Babies lose a lot of heat through the head, thanks to having hairstyles resembling that of a middle aged man with male pattern baldness a lot of the time (I suppose it’s to avoid mothers having to give birth to someone sporting a ponytail or suchlike, which would be disturbing to say the least). In summer, babies need little cotton sunhats, and in winter warmer ones such as wool or fleece. I know that’s an obvious statement, but it’s in there for the purposes of completeness.
2 pairs of mittens
Useful if you are heading outside in the cold, or if your baby tends to scratch his or her face a lot whilst flailing about. The Edward Scissorhands look is never a good one in the very young.
2 pairs of bootees or socks
Always put on, always lost, so some parents end up going for special leather bootees that stay on more reliably.
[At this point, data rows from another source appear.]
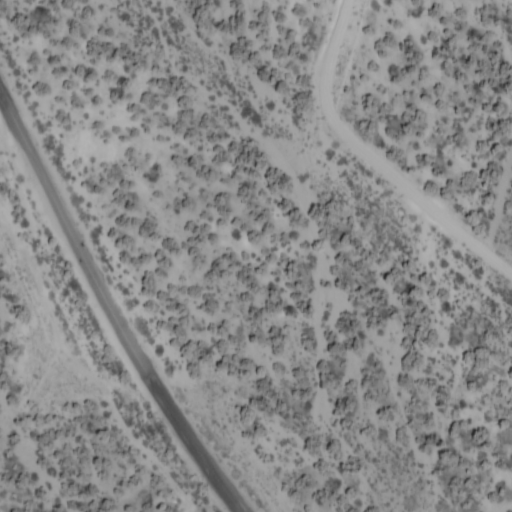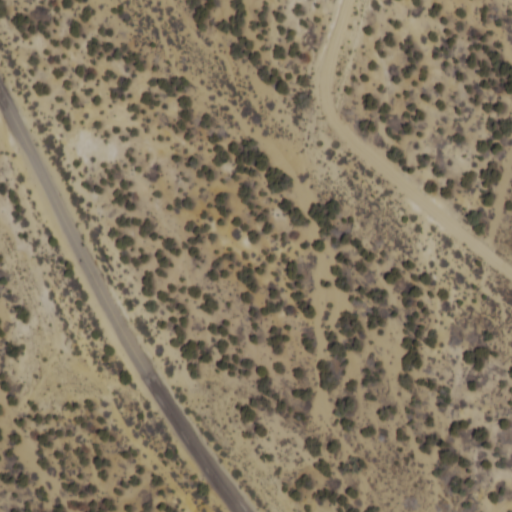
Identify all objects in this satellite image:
road: (113, 302)
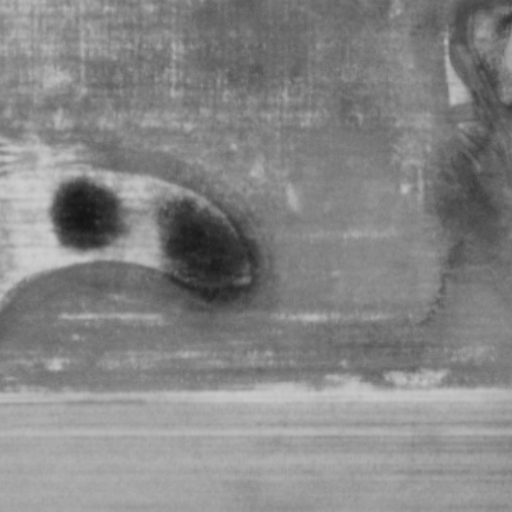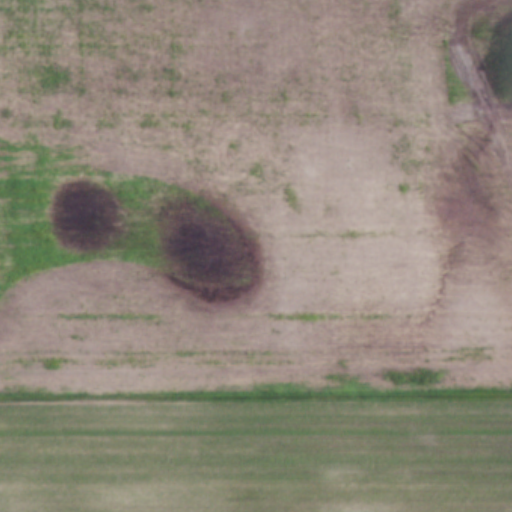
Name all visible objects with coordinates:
road: (256, 397)
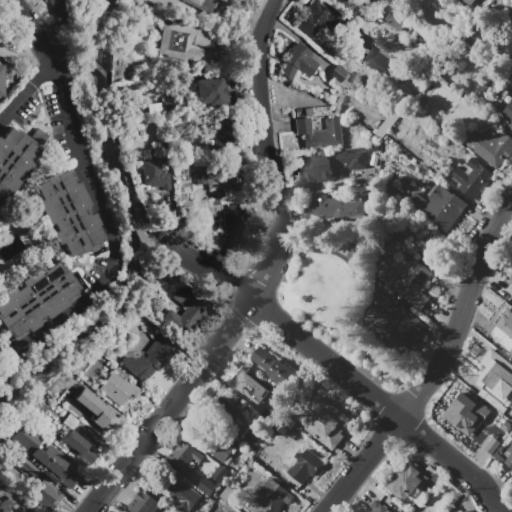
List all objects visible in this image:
building: (467, 1)
building: (201, 4)
building: (348, 4)
building: (351, 4)
building: (467, 4)
building: (202, 5)
building: (60, 7)
building: (63, 12)
building: (314, 19)
building: (315, 21)
building: (397, 21)
road: (27, 27)
building: (181, 41)
building: (181, 41)
road: (64, 45)
road: (48, 60)
building: (300, 60)
building: (297, 62)
building: (380, 63)
building: (380, 64)
building: (511, 74)
building: (511, 75)
building: (338, 77)
building: (1, 80)
building: (1, 81)
road: (368, 87)
building: (209, 91)
building: (210, 92)
building: (500, 98)
building: (172, 102)
building: (508, 113)
building: (508, 113)
building: (220, 132)
building: (318, 132)
building: (218, 135)
building: (320, 135)
road: (115, 136)
building: (490, 146)
building: (491, 146)
building: (17, 155)
building: (13, 159)
building: (338, 162)
building: (328, 165)
building: (307, 169)
building: (153, 173)
building: (154, 174)
building: (471, 177)
building: (472, 178)
building: (219, 181)
building: (221, 181)
building: (418, 200)
building: (330, 207)
building: (443, 207)
building: (445, 207)
building: (326, 208)
building: (67, 214)
building: (68, 215)
building: (232, 226)
building: (233, 226)
road: (155, 234)
building: (435, 245)
road: (206, 268)
building: (412, 284)
building: (413, 284)
building: (510, 295)
building: (384, 297)
building: (35, 298)
building: (384, 298)
building: (37, 299)
park: (336, 303)
road: (342, 309)
building: (184, 311)
building: (185, 311)
building: (503, 325)
building: (405, 327)
building: (406, 328)
building: (503, 331)
road: (21, 350)
building: (149, 358)
building: (150, 359)
building: (271, 366)
building: (276, 369)
building: (494, 379)
building: (245, 380)
building: (495, 380)
building: (246, 381)
building: (116, 387)
building: (117, 388)
road: (381, 403)
road: (171, 407)
building: (226, 407)
building: (98, 411)
building: (99, 412)
building: (264, 412)
building: (459, 412)
building: (466, 412)
building: (225, 413)
building: (324, 421)
building: (324, 422)
building: (478, 435)
building: (216, 442)
building: (81, 446)
building: (81, 447)
building: (222, 447)
building: (41, 454)
building: (46, 454)
building: (184, 454)
building: (183, 455)
building: (509, 458)
building: (509, 458)
road: (363, 465)
building: (303, 466)
building: (305, 466)
building: (406, 479)
building: (409, 479)
building: (1, 484)
building: (207, 487)
building: (180, 493)
building: (181, 494)
building: (44, 495)
building: (44, 496)
building: (272, 496)
building: (273, 496)
building: (143, 503)
building: (144, 503)
building: (7, 506)
building: (9, 506)
building: (378, 507)
building: (377, 508)
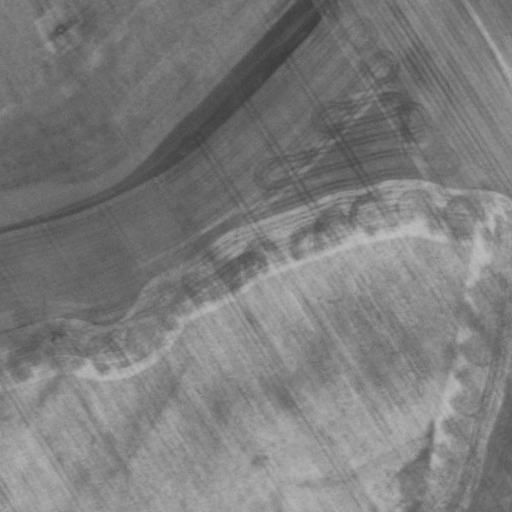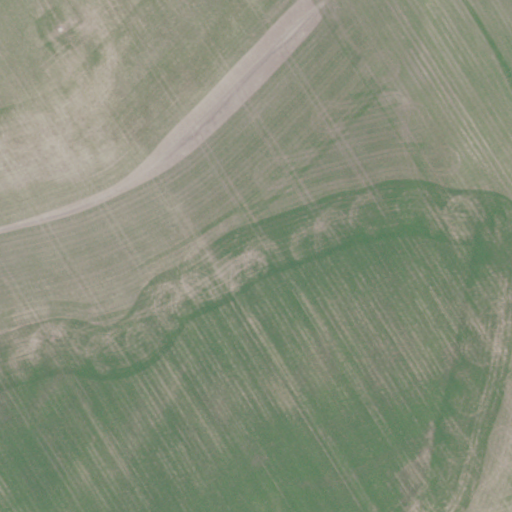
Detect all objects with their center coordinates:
crop: (256, 256)
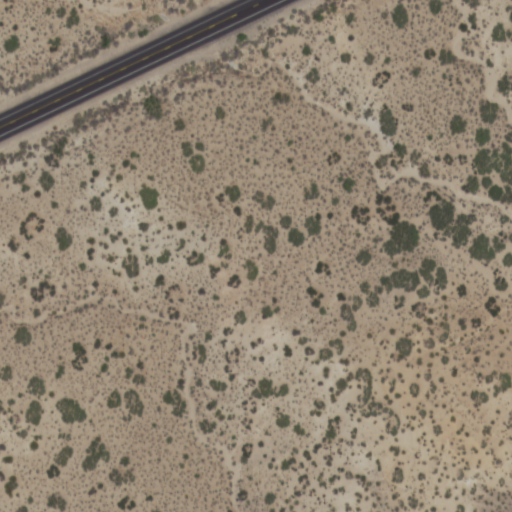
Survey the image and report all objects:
road: (129, 61)
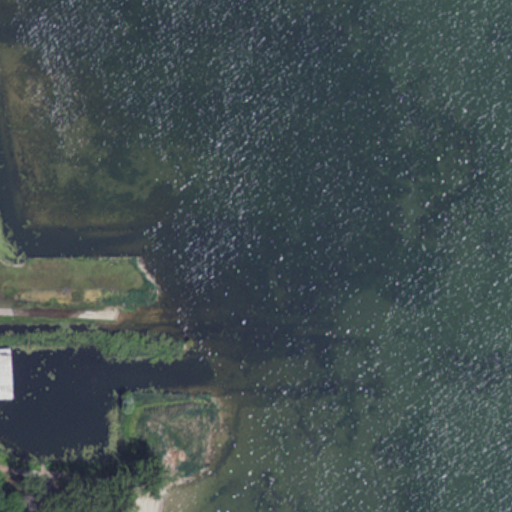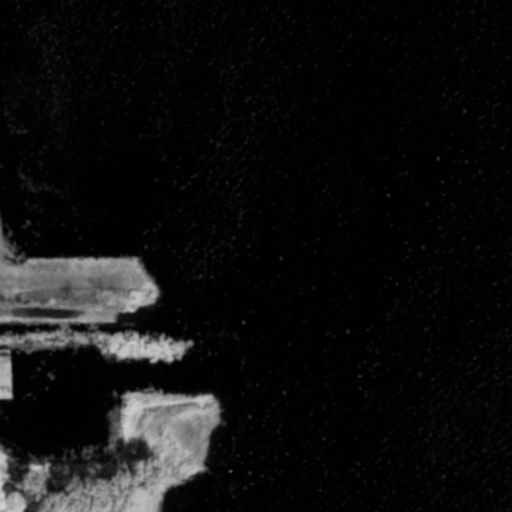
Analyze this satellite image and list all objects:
road: (75, 317)
building: (5, 372)
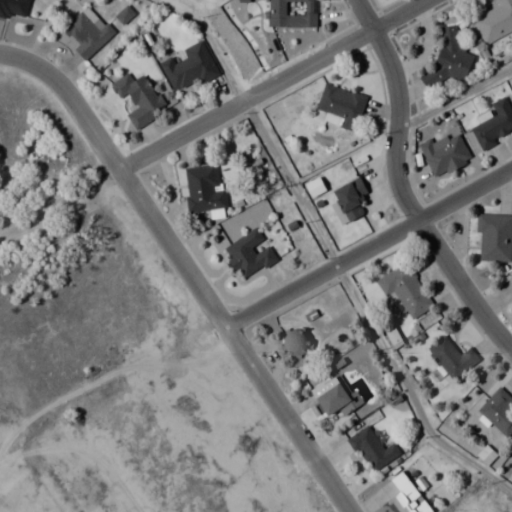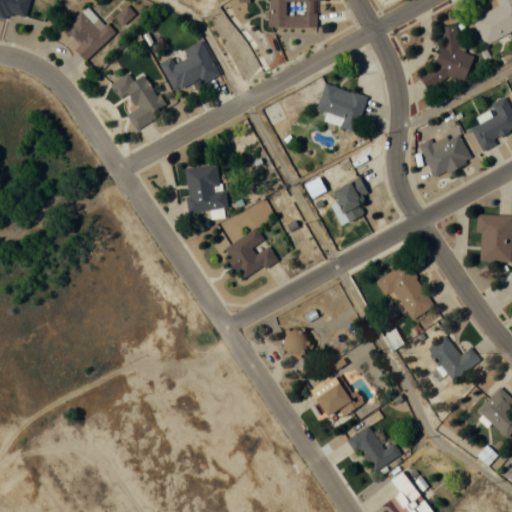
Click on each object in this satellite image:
building: (14, 9)
building: (290, 13)
building: (494, 21)
building: (86, 32)
road: (209, 41)
building: (448, 59)
building: (189, 67)
road: (272, 83)
road: (455, 97)
building: (137, 98)
building: (340, 106)
building: (493, 124)
building: (444, 154)
road: (510, 173)
road: (401, 186)
building: (203, 187)
building: (348, 200)
building: (494, 237)
road: (369, 246)
building: (248, 253)
road: (186, 268)
building: (511, 287)
building: (405, 290)
road: (361, 311)
building: (449, 359)
building: (334, 398)
building: (498, 411)
building: (372, 449)
building: (406, 494)
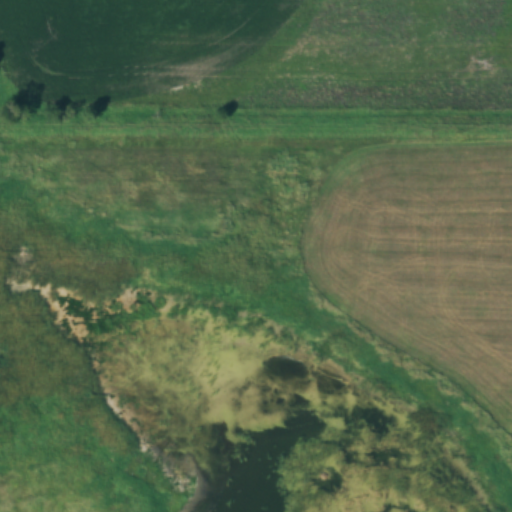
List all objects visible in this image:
road: (256, 125)
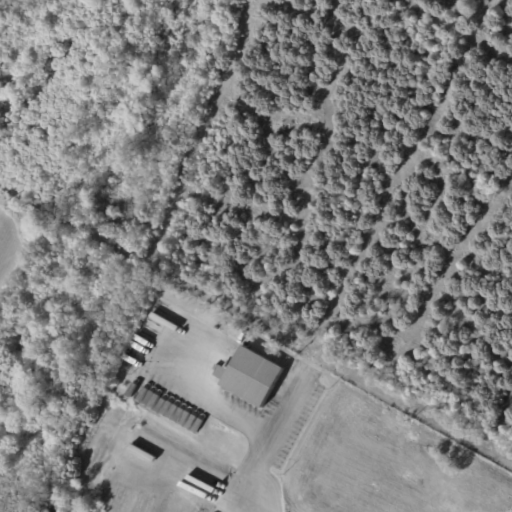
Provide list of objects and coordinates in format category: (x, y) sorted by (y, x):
building: (251, 374)
building: (251, 376)
building: (274, 403)
road: (282, 416)
road: (248, 426)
These are very lightweight cloths that serve a multitude of purposes. They can mop up bodily fluids emanating from mother and child (and there will be copious amounts of these). They can ensure discretion when breastfeeding (a skilled breastfeeding mother can drape a muslin so nobody need ever know they have their front pulled out ready for action, if that seems to matter at the time). They can act as an impromptu sun shade or sunhat. They can be pulled out of the changing bag to wipe slides when older offspring decide a quick go around the park is essential. They can even make an emergency nappy if you put a plastic supermarket bag over the top and knot it inventively. You need muslins for your own sanity.
Terrific for holding the baby in for photo calls, and as an extra blanket. He or she can also be put down to lie on it and kick around a bit, if the mood takes you.
Coat or outdoor suit
For the first 10 days, babies usually stay at home or very close to home, not least because it avoids them getting colds and bugs from other people, which makes it difficult for them to feed. After that, if it’s cold outside then investment in an outer layer is a good idea. You can usually get ones that resemble ski jackets with legs, or wool ones, and they are readily available second hand as they are not worn for long.
I used disposable nappies, as my children suffered from wet eczema if I used cotton nappies, but other parents swear by reusables. You either need a small pack of newborn sized disposables, or a couple of what they call ‘wraps’ (water resistant outer layers) and a couple of dozen cotton liners to go inside, plus a cheap nappy bucket with a lid to dry pail them until you want to wash them in the machine (essentially that means they don’t need soaking, but you just scrape off the worst excesses into the toilet and leave the cotton liner in the bucket with the lid on until you have collected enough of them together to bung in the washing machine). You also have a choice between disposable wet wipes, or using cheap cotton flannels with a bit of baby soap and water. Some people use baby lotion and cotton wool balls, but I like to hand something substantial in my hand so I feel as though I am doing a thorough job of the wiping. Finally a changing mat is necessary, and a travel version that folds up and goes in your handbag is helpful as well, or a proper changing bag (some stores give these away for free in exchange for your personal data for marketing purposes).